Why I #RESIST

In late summer of 2015, my sister, niece, and I made our second genealogical Southern tour. This time it was precipitated by the news that one of our forebears, John Justus Grovenstein, was to be honored by the DAR at Oak Grove Cemetery in St. Marys, GA.

St. Marys is a lovely little seaside town just across the Florida/Georgia state line, and is where my grandfather was born and grew up, and where many of his family (including his mother) are buried. While there, we also planned to visit some other family gravesites, as well as the town of Ebenezer where our ancestors first settled in the mid- to late-18th Century. We also planned to finally meet up with a long-time Facebook friend and attend services at his church, have dinner with a cousin, and – one of the highlights – actually have a tour of the house that my great-great-grandfather lived in after the Civil War.
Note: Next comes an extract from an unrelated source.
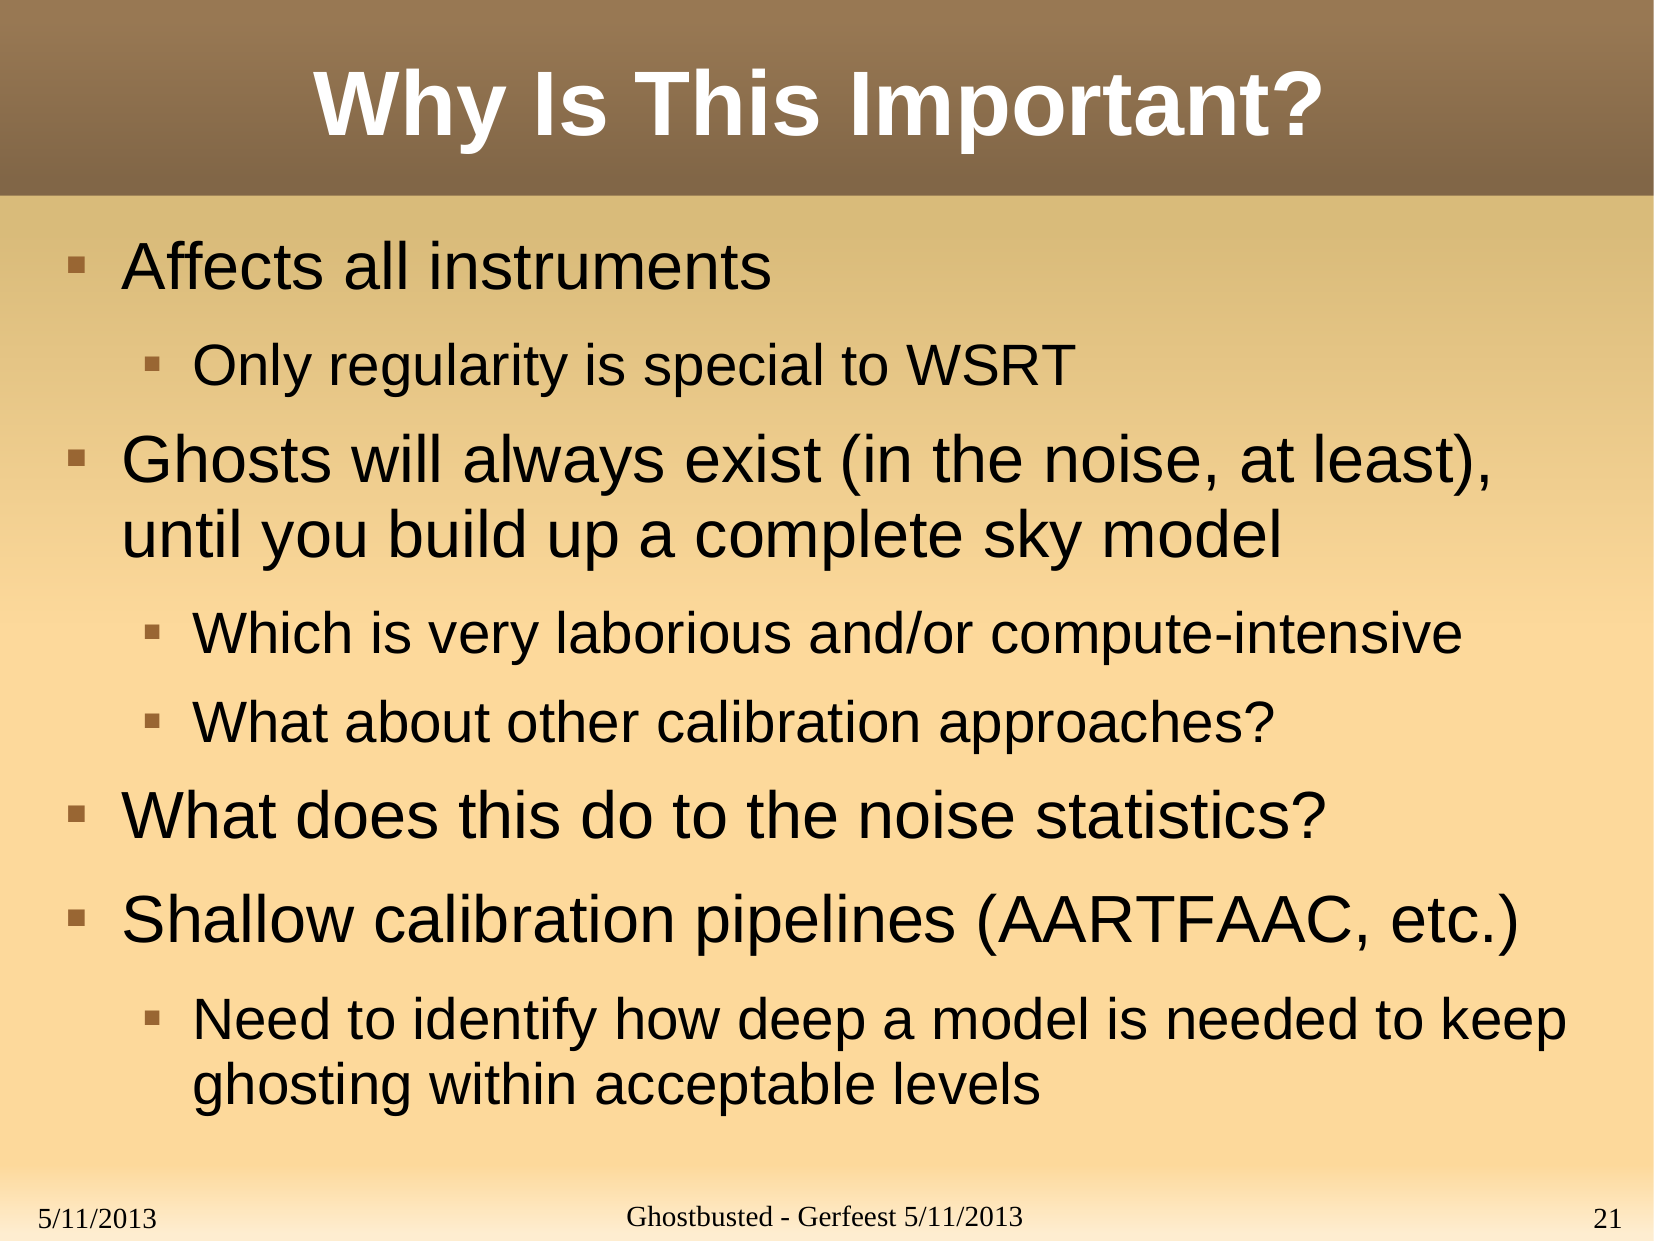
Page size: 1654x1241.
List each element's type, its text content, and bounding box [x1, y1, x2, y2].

picture [0, 0, 1654, 1241]
title Why Is This Important? [76, 0, 1565, 208]
list Affects all instruments Only regularity is special to WSRT Ghosts will always exist (in the noise, at least), until you build up a complete sky model Which is very laborious and/or compute-intensive What about other calibration approaches? What does this do to the noise statistics? Shallow calibration pipelines (AARTFAAC, etc.) Need to identify how deep a model is needed to keep ghosting within acceptable levels [50, 228, 1618, 1155]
We were able to do all of these things and more, and had a wonderful time. One thing I had hoped to do, but didn’t know if we could, was to visit Mother Emanuel Church in Charleston. This was just a few months after nine people were murdered by a White Supremacist as they met for prayer and Bible study. Since my great-great-grandfather’s old home was also in Charleston, I had high hopes.

In fact, we did visit Mother Emanuel, and as we gathered, there were a large number of other people arriving as well. The gates were locked and we weren’t able to go inside, and there were obvious signs of construction and repair following that hateful and horrendous act. There was a man there who had created great signs with sheets of plywood, and he invited each of us to sign our name, leave a few words, to honor the memory of the victims. I can’t remember how many hundreds of thousands of signatures he told us were there, but it was impressive.
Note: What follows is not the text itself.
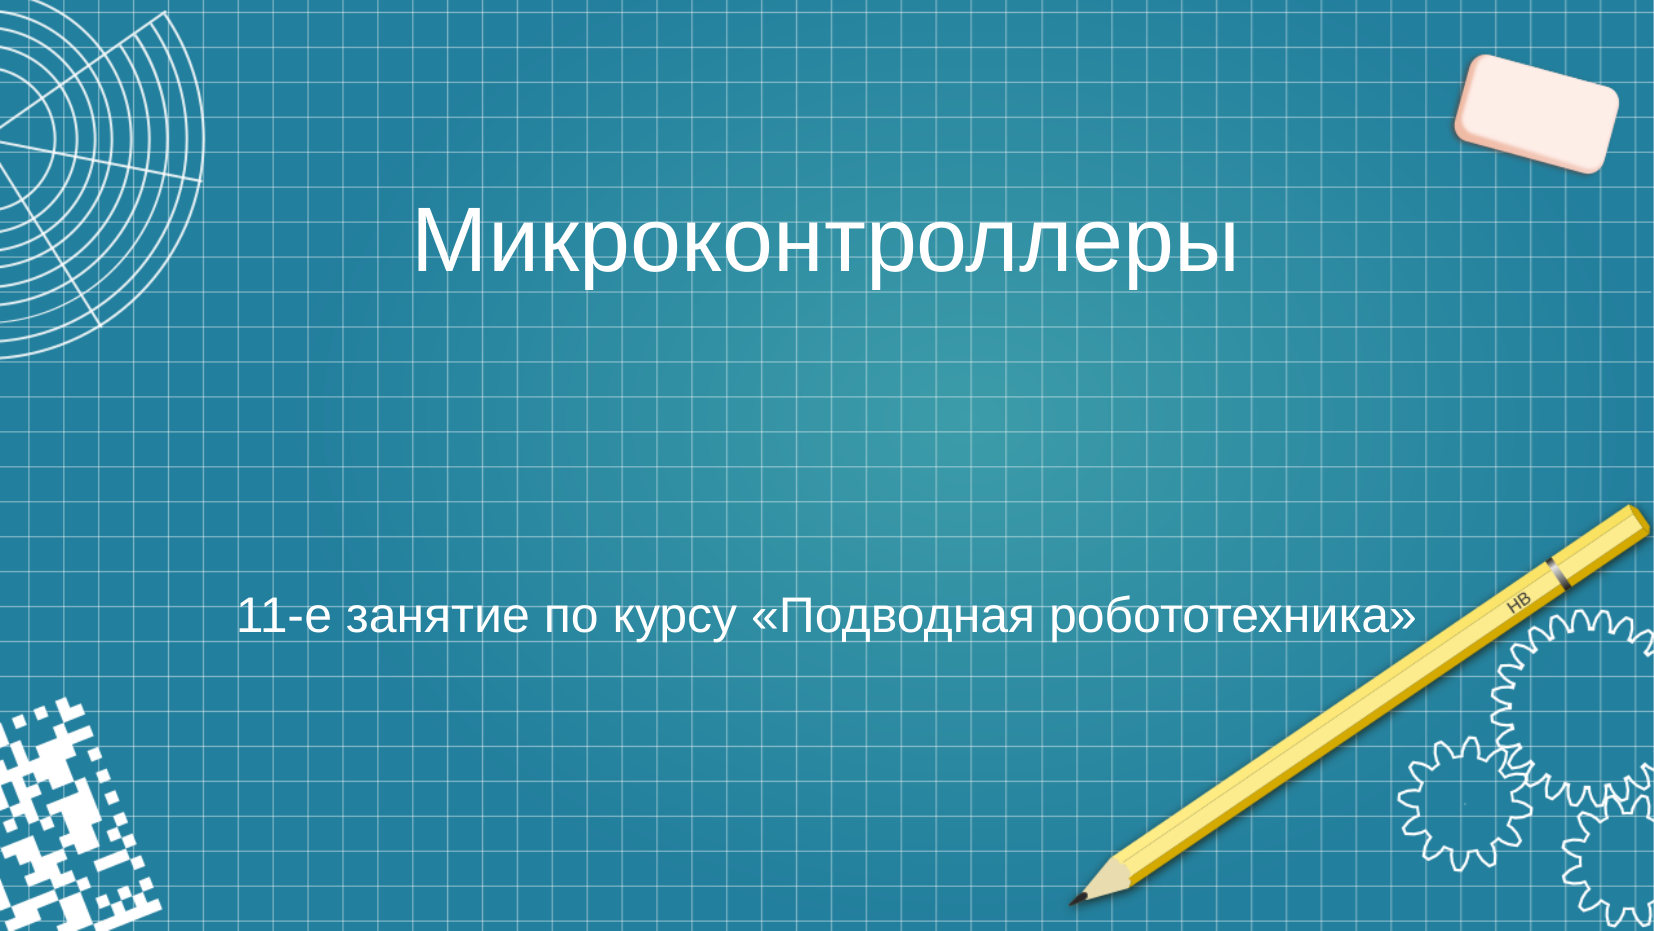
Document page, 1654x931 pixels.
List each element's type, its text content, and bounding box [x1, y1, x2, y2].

As we stood there on a hot southern summer day, I began to weep. Looking back, it was similar to the spontaneous and uncontrollable weeping I had experienced at the Vietnam Memorial in Washington DC several years before. A weeping not just for the awful loss of life, but for a society that allows such things to occur, that at times seems to foster the very hatred that is represented. An African-American woman who was there saw me and opened her arms to me. We embraced, and through my tears all I could say was, “I’m sorry. I’m so very sorry.” But I felt her consolation even though I should have been consoling her. It was a sacred moment in a sacred space.

This week I am watching “O.J.: Made in America,” a documentary film that won an Academy Award this year. It’s long – five episodes, each about an hour-and-a-half long. I’ve just finished the second episode, and it’s gut-wrenching. You see, it isn’t just about O.J. Simpson. It’s about the Watts Riots and Eulia May Love and Rodney King. It’s about all the things I was too busy to pay close attention to when they were happening, but that were telling people of color over and over and over and over again, “You’re not important to us. Your lives aren’t as valuable as ours. You are disposable.”
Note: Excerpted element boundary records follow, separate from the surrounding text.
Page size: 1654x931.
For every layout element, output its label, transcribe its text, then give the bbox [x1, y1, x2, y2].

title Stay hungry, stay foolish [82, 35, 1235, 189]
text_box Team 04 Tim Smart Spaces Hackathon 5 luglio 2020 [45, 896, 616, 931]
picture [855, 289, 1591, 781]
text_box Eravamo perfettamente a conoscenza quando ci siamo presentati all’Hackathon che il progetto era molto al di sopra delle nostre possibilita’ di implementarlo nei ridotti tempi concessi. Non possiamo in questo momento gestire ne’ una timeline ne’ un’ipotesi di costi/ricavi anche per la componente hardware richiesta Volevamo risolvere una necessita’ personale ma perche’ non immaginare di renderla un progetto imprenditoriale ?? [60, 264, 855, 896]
It’s about Mark Fuhrman (remember him?) saying, “What do they think they’re proving by burning their own businesses? I don’t understand it.” It’s about Police Chief Daryl Gates defending the indefensible, and blaming King for the excessive force that was used against him. It’s about all the ways we as a nation have failed the most vulnerable among us. Perhaps if Mark Fuhrman had read history, had seen that generations of our fellow citizens had tried every method available to them to achieve parity, only to be spurned at every turn, perhaps then he could have understood the anger and frustration that leads people to set fire to their own neighborhoods, to break and destroy, to loot and to crush. Perhaps he would have understood that when the wall of injustice is falling on you, you do whatever it takes to get someone’s attention, even if it seems unreasonable and counterproductive to passers-by.

I can see that. I don’t like it and I don’t condone it, but I can understand it. I’m just sorry it took me so long.

And now we are living in a time when people are being banned because they’re Muslim or Mexican, when cemeteries are being vandalized because they hold the mortal remains of Jews, when a White Supremacist sits in the highest halls of power in this country. I may have been busy working and raising children in the ’70s and ’80s and ’90s and not paying close attention, but I’m paying attention now. And I’m using my voice in whatever way I can – postcards and rallies and marches and town halls. Tweets and emails and Facebook posts. Learning how to be not just an advocate, but an ally. Learning to put aside my natural inclination to speak in favor of listening and learning – and then speaking the truth of what I’ve learned. That’s why I #RESIST.

And I think often of that kind, embracing woman in whose arms I wept on a hot summer southern day. And I wonder if she ever thinks of me.